Thursday, September 07, 2006

Make MIne Matrilocal

If extended families lived together in America, as I think they might in a society with fewer government benefits, would we be more likely to become matrilocal or patrilocal? I think matrilocality would be more attractive to families for a number of reasons, especially where a more “traditional” division of labor between the sexes obtains.

Matrilocality would be helpful for many women since they would be living among their own family members who would, in most cases, be supportive of them against an abusive or neglectful spouse. It might be less problematic for men to move away from their families. In a patrilocal environment, the women in the household are not kin to one another and are more likely to come into conflict over dominance within the household. I have observed in multigenerational households in Yonkers that the most satisfactory arrangement was matrilocality. Mothers-in-law and daughters-in-law were believed to be incompatible, and it was said that “you can’t have two women in one kitchen” in such situations. This saying did not apply to mothers and daughters.

In a society where women, even those who work outside the home full time, are mistresses of the home and guardians of the hearth, this would work out better if the women were related, as in a matrilocal household, versus one where they are unrelated and in conflict for dominance, as in a patrilocal household. Men, even nowadays, don’t take much responsibility for domestic arrangements; therefore, the relatedness of the men in the household makes little difference. Men are said to go out into the world into distinct spheres, and when they come home they tend to defer to women in domestic matters. In truth, we tend to avoid doing our fair share around the house.
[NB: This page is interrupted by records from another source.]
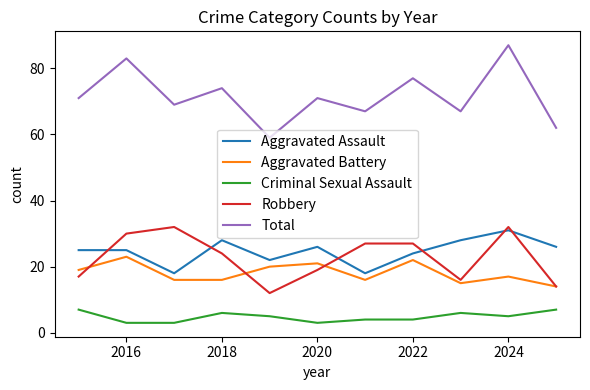

True or false: Criminal Sexual Assault and Aggravated Battery intersect in this chart.

False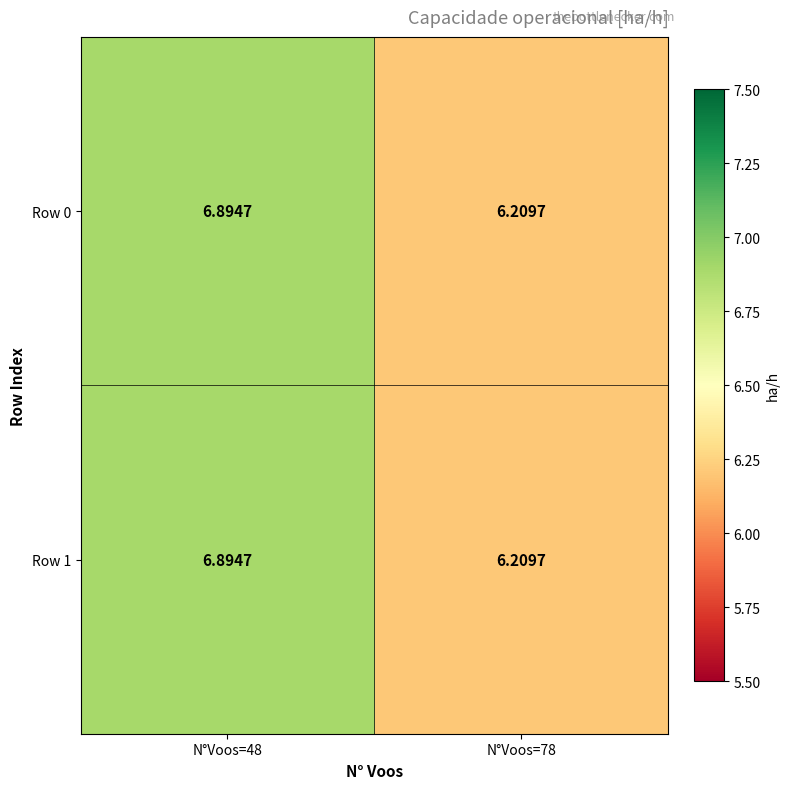

Is the value of Row 1 at N°Voos=78 greater than the value of Row 0 at N°Voos=48?

No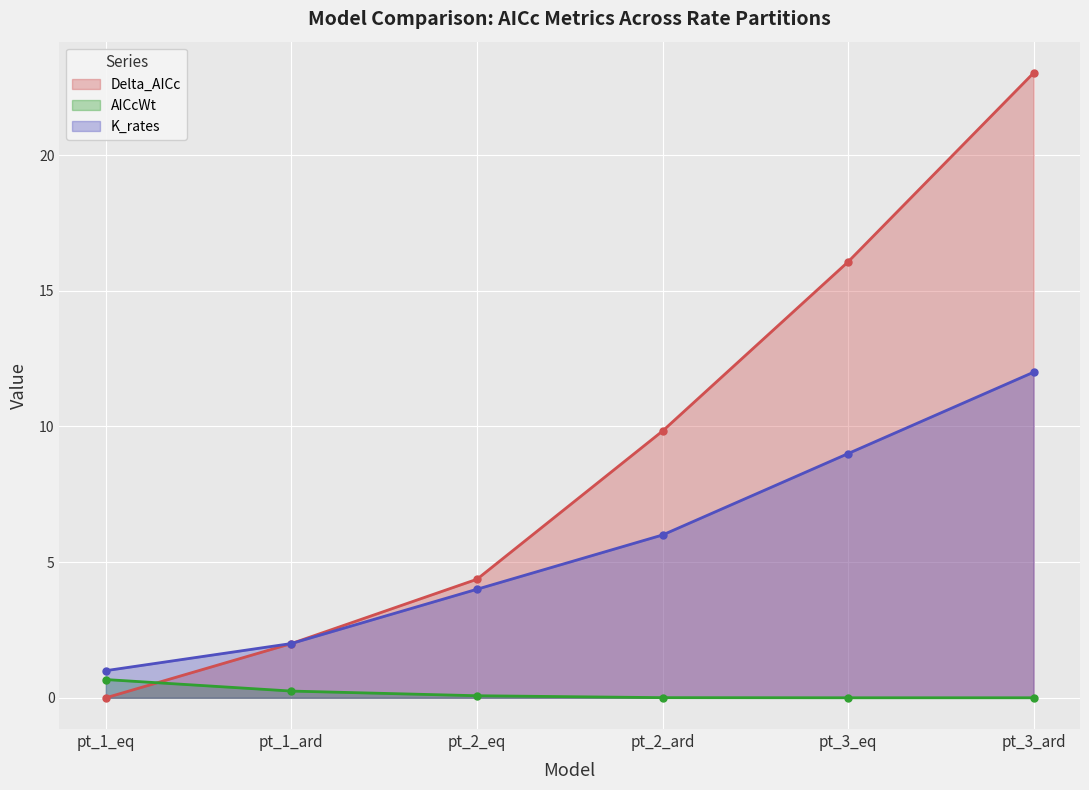

What is the value of the K_rates point at the 6th from the left?

12.0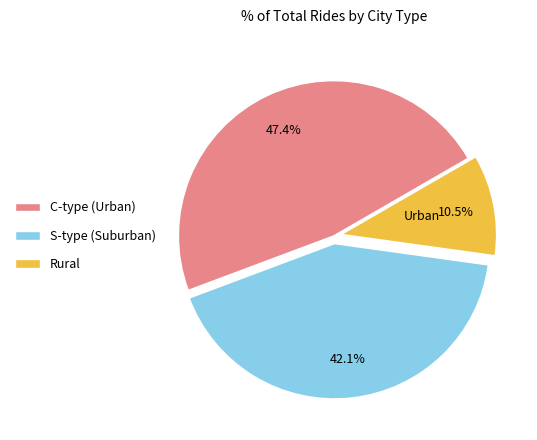

Approximately how many times larger is the value at S-type (Suburban) compared to Rural?

4.0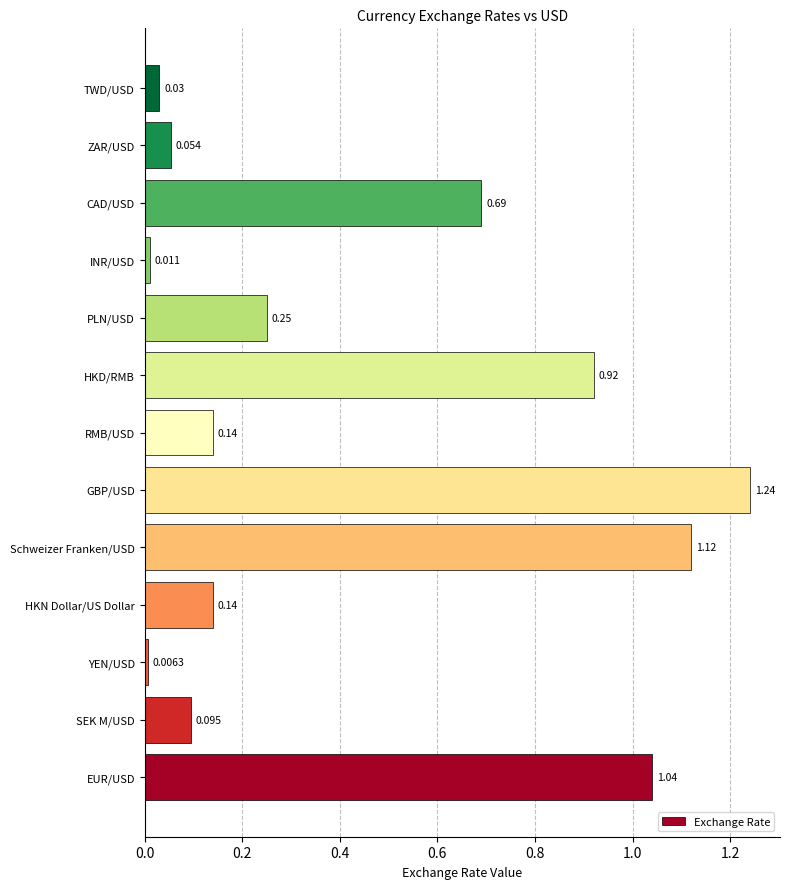

Does the chart contain any negative values?

No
Unrelated men are less likely to come into conflict than unrelated women, and husbands in matrilocal households have the option of the “visiting” relationship with their wives, i.e. they may live most of the time with their natal families and visit their conjugal families from time to time. This would be convenient only if the two households were not very far apart. The men would live most of the time with their own kin, and children might have closer relationships with their uncles than their fathers.

If this happened, some folks would doubtless seek to enshrine the matrilocal household as the only legitimate family form. The “family values” fascists among us would try to subsidize matrilocality and penalize other alternatives on the theory that what works for them should work for everybody.